Although the popularity of “Gangnam Style” will potentially attract interest to the new smoking product, which is produced by a Canadian company Kang won’t identify, he underlines that even the song name comes from an upscale neighborhood in Seoul.

Amongst people familiarized with Korean culture, he claims, the name Gangnam would speak out loud in any case. But joining his wagon to Psy’s 1.27 billion YouTube page views doesn’t harm. “Gangnam Style by Psy is famous, however Gangnam (the local community) is well-known in Korea, as well,” Kang explained in an interview.

Kang states company representatives have taken into consideration almost 100 names for the three cigarette brands before deciding on “Midas,” “C38” and “Gangnam,” although he affirms the product isn’t focused on the Korean-Canadian community. “We completely focus on all the convenience outlets,” Kang stated, underlining that he plans to spread the innovative cigarette brands to 8,000 convenience shops across the region. Kang states the company was established two years ago, when he and other Korean-Canadian convenience store proprietors, disappointed about the quantity they were paying for tobacco products from Ontario’s tobacco vendors, created a tobacco wholesale company.

A news distribution marketing the introduction of the new cigarettes identifies them as “high quality products” striking the market after approximately 18 months of examining. Using appealing pop-cultural gadgets to sell cigarettes had an opposite effect in the past.

Back in the 1980s, best-selling Camel cigarettes depicted the mascot Joe Camel in all advertisements, however was later sued by anti-smoking supporters who suggested that Camel used a cartoon character to market their cigarettes among people too young to purchase them legally.
Camel ultimately resolved the dispute and completely stopped using the Joe Camel mascot.

More Info:
‘Gangnam Style’ Boosts South Korean Brand
Cigarettes named Psy’s ‘Gangnam’ to be showcased in Canada
Local wholesaler to introduce Gangnam cigarettes

Smoking in Cooking Shows

Tuesday, March 5th, 2020

It is currently a typical scene in cooking shows as for instance “Top Chef” or “Hell’s Kitchen” – the stressed-out participants talking over several packages of cigarettes.

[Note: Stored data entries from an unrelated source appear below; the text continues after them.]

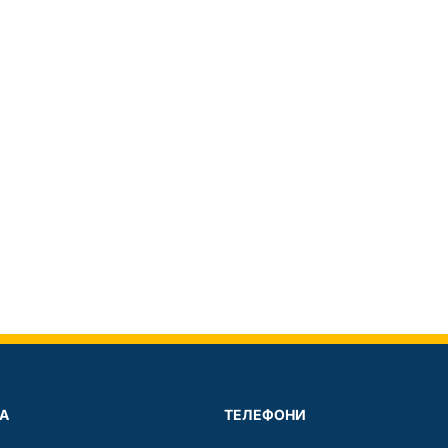
А
ТЕЛЕФОНИ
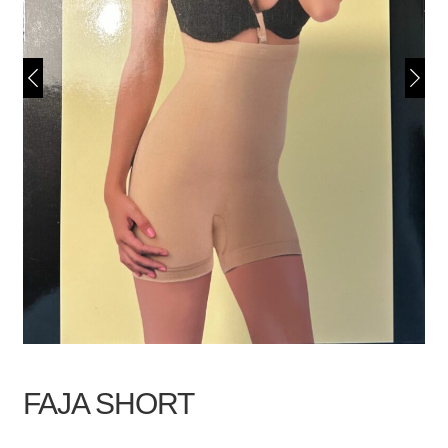
FAJA SHORT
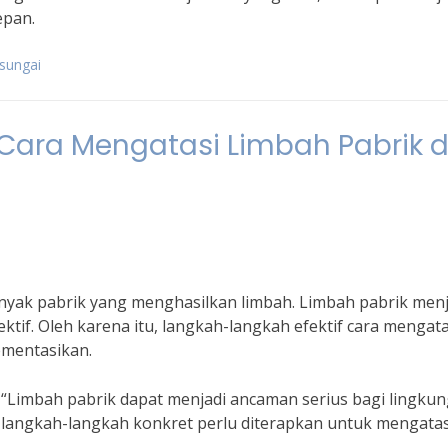
epan.
sungai
Cara Mengatasi Limbah Pabrik d
nyak pabrik yang menghasilkan limbah. Limbah pabrik menj
ktif. Oleh karena itu, langkah-langkah efektif cara mengata
ementasikan.
 “Limbah pabrik dapat menjadi ancaman serius bagi lingku
tu, langkah-langkah konkret perlu diterapkan untuk mengatas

There are less and less TV shows these days that display smoking. However clouds of smoke have been a notable aspect of this season of Bravo’s “Top Chef,” as the participants worry over their preparing dishes, and rehash the earlier episode. On the final year’s season of Fox’s “Hell’s Kitchen,” Justin Antiorio of Lyndhurst – the show’s host was often seen smoking as he announced menus and dinner services.

Antiorio stated that cigarette use during the taping “was the unique thing we could actually control” in a firmly supervised environment under the continuous glare of television cameras. . “The only thing we could do is smoke and drink as many Red Bulls as we wished.”

That the food industry is stuffed of cigarettes won’t amaze anybody who’s ever seen chefs on a smoke break. One TV show known as “Blueprint to Quit” even lately chose a notable New York restaurateur, Joe Bastianich, as a paid spokesman.
Antiorio stated the stress of the show was so fantastic that certain of his fellow non-smoking participants were lighting up.
“When I worked at the 21 Club, I could run out and smoke a cigarette between services. After pre-theater, I would go to light up, not mostly for a cigarette, but simply because you are inside this building all the day, so you need a particular escape, to get out, even for five minutes.”

“Food advertisement is a big deal,” Dobbins pointed out. “Cooks need to think about the impact they’re producing on their peers and on people whose goal it is to become a chef like them – and take the chance to encourage a healthier lifestyle.”
Smoking “does changes your taste, 100 %,” Antiorio stated. But “you should keep in mind that our palates are so skilled – we do this each day. You would probably taste lobster once in two months; I can taste it for more than six times per week.”